Does the Student Assembly matter? Does SA matter to you? Well, the answer that I hear all too often is a very quick, "No." The response to those questions that I would offer is that it can. And it should, because it has the opportunity, the potential, to be the mechanism for expressing the student perspective.
I would like to pose another question to the reader: if you answered "no," please tell me, how can we -- you and I together -- make the Student Assembly matter to you? And then I would ask you to help me accomplish that goal. The first step is to have an open mind. If the answer to that question was "no" in your mind, don't think that it always has to be, please. Be open to change, allow it, encourage it. And help it.
I want the Assembly to matter in the lives of students. I want students to feel comfortable approaching their friends who are members, or me, with issues of importance to them. I want students to come speak to the Assembly during the period we should devote to "Community Time" at the beginning of every meeting. I want students to think that the Assembly is always actively seeking your thoughts, your opinions, your perspectives. Over the past two weeks, I have come to terms with the fact that I know fewer people than I thought. The ideas with which I have been confronted while going door-to-door have illuminated my understanding that there are silent observers who deserve just as much of a voice through the Assembly as the loud whiners like me. So the challenge with which I have presented myself is that of being the responsible democratic leader: to represent interests of people I do not know, people with whom I have not spoken, people who may never even express their thoughts openly.
Just because I am not an Asian-American woman or a Native-American man or an African-American lesbian does not imply that I am unable to seek those individual voices and represent them to the best of my ability. Obviously, I cannot deny what I am, but my active pursuit of additional information says more about who I am and who I think I need to be. After all, we cannot forget that we are talking about a college: we are all students with student needs, student desires and student aspirations. Those ties are the ones which bind us together, which transcend the differences inherent in a community that boasts diversity of background, perspective and ideology.
Responsible democratic leadership seems fairly simple. It is. It's just a matter of finding someone dedicated to the concept, someone committed to serving the interests of others before himself, someone devoted to knowing the varied, interesting perspectives which are so prevalent on this campus. Just this week, I told two prospectives from my high school that the best part of Dartmouth is the people; everyone is brilliant, but they also have at least one other area in which they are a star.

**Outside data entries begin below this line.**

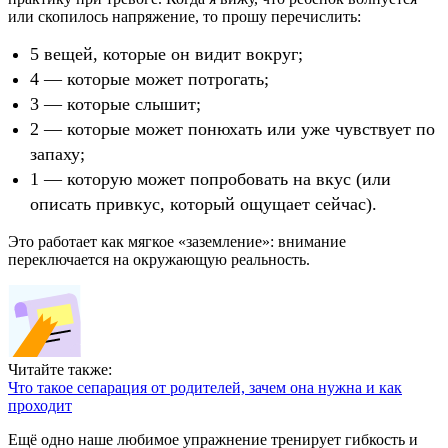
или скопилось напряжение, то прошу перечислить:
5 вещей, которые он видит вокруг;
4 — которые может потрогать;
3 — которые слышит;
2 — которые может понюхать или уже чувствует по
запаху;
1 — которую может попробовать на вкус (или
описать привкус, который ощущает сейчас).
Это работает как мягкое «заземление»: внимание
переключается на окружающую реальность.
Читайте также:
Что такое сепарация от родителей, зачем она нужна и как
проходит
Ещё одно наше любимое упражнение тренирует гибкость и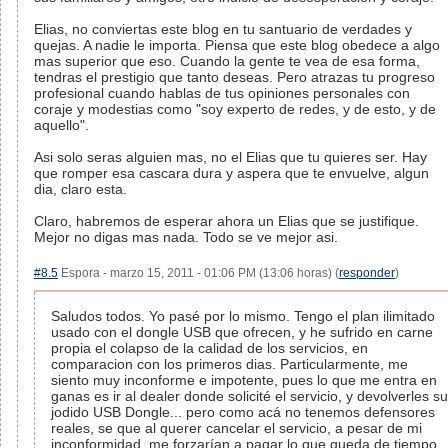
Elias, no conviertas este blog en tu santuario de verdades y
quejas. A nadie le importa. Piensa que este blog obedece a algo
mas superior que eso. Cuando la gente te vea de esa forma,
tendras el prestigio que tanto deseas. Pero atrazas tu progreso
profesional cuando hablas de tus opiniones personales con
coraje y modestias como "soy experto de redes, y de esto, y de
aquello".
Asi solo seras alguien mas, no el Elias que tu quieres ser. Hay
que romper esa cascara dura y aspera que te envuelve, algun
dia, claro esta.
Claro, habremos de esperar ahora un Elias que se justifique.
Mejor no digas mas nada. Todo se ve mejor asi.
#8.5
Espora - marzo 15, 2011 - 01:06 PM (13:06 horas) (
responder
)
Saludos todos. Yo pasé por lo mismo. Tengo el plan ilimitado
usado con el dongle USB que ofrecen, y he sufrido en carne
propia el colapso de la calidad de los servicios, en
comparacion con los primeros dias. Particularmente, me
siento muy inconforme e impotente, pues lo que me entra en
ganas es ir al dealer donde solicité el servicio, y devolverles su
jodido USB Dongle... pero como acá no tenemos defensores
reales, se que al querer cancelar el servicio, a pesar de mi
inconformidad, me forzarían a pagar lo que queda de tiempo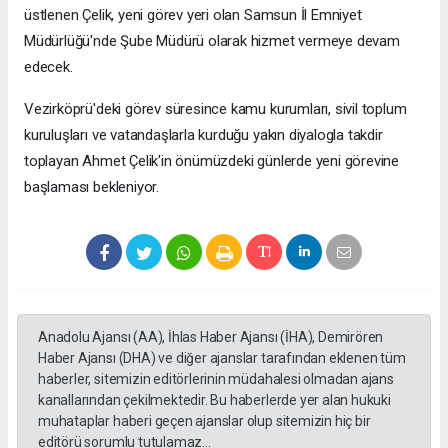
üstlenen Çelik, yeni görev yeri olan Samsun İl Emniyet
Müdürlüğü'nde Şube Müdürü olarak hizmet vermeye devam
edecek.
Vezirköprü'deki görev süresince kamu kurumları, sivil toplum
kuruluşları ve vatandaşlarla kurduğu yakın diyalogla takdir
toplayan Ahmet Çelik'in önümüzdeki günlerde yeni görevine
başlaması bekleniyor.
Anadolu Ajansı (AA), İhlas Haber Ajansı (İHA), Demirören
Haber Ajansı (DHA) ve diğer ajanslar tarafından eklenen tüm
haberler, sitemizin editörlerinin müdahalesi olmadan ajans
kanallarından çekilmektedir. Bu haberlerde yer alan hukuki
muhataplar haberi geçen ajanslar olup sitemizin hiç bir
editörü sorumlu tutulamaz...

Because of these many talents surrounding us, being a responsible leader becomes a bit challenging. With so many outstanding students of such an array of backgrounds, people's interests are scattered. It is difficult to synthesize a single "student voice." But the responsible leader knows this limitation. She or he therefore attempts to represent the infinite supply of "student voices." As Student Assembly President, I hope, and plan, to be able to acknowledge the diversity of perspective because I will always be out there, always asking questions of a different person and on different subjects, so that I can make educated statements reflecting those many student voices around me.
That is how I think the Assembly can matter more. But it needs all of our help. You, me, your roommate, her boyfriend, his fraternity brother, your blitz buddy. We need to be open to the impact that the Assembly can make, open to the chance that it may be able to make a difference in our lives and those Dartmouth students after us. We need a collection of students ready and eager to be responsible democratic leaders, recognizing the many student voices on this campus and attempting to represent not one contrived student voice, but all of them.